Agri-business giant Monsanto refuses proposal to ‘defend’ U.S. Constitution against enemies of the U.S.; investment firm asks why
NAPA, Ca – Monsanto – one of the world’s largest agri-chemical and biotech companies with several locations in the Bay Area – is refusing to “support and defend” the U.S. Constitution against the nation’s enemies, according to a Napa-based investment company here which is questioning Monsanto’s loyalty.
Harrington Investments, Inc.(HII) has introduced a binding amendment to Monsanto’s corporate bylaws requiring its directors to “support and defend the Constitution of the United States against all enemies, foreign and domestic.” But Monsanto is fighting the proposal.
“Monsanto is chartered, traded, and headquartered in the U.S. It is guaranteed certain rights and privileges under the United States Constitution. Americans should also want to be assured that Monsanto’s directors are not antagonistic to the ideals and principles the Constitution espouses,” said John Harrington, president of HII.
Monsanto is among the world’s largest agri-chemical and biotech companies. It reported $8.5 billion in 2007 revenues and is the dominant player in the seed industry, boasting a major market share of sales of genetically modified foods. United Nations officials recently said Monsanto has tremendous influence over food security in every nation.

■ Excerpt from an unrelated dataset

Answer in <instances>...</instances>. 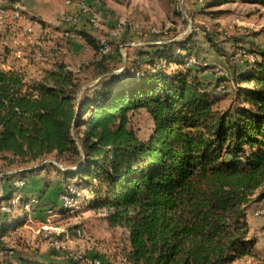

This resolution is the latest in Harrington Investments’ longstanding ownership-advocacy relationship with Monsanto management. In 2005, HII submitted a resolution that called for the formation of an ethics oversight committee in response to Monsanto being fined for violating the Foreign Corrupt Practices Act.
Monsanto has a dozen locations in California, including ones in Martinez and Salinas, and three in the Sacramento area.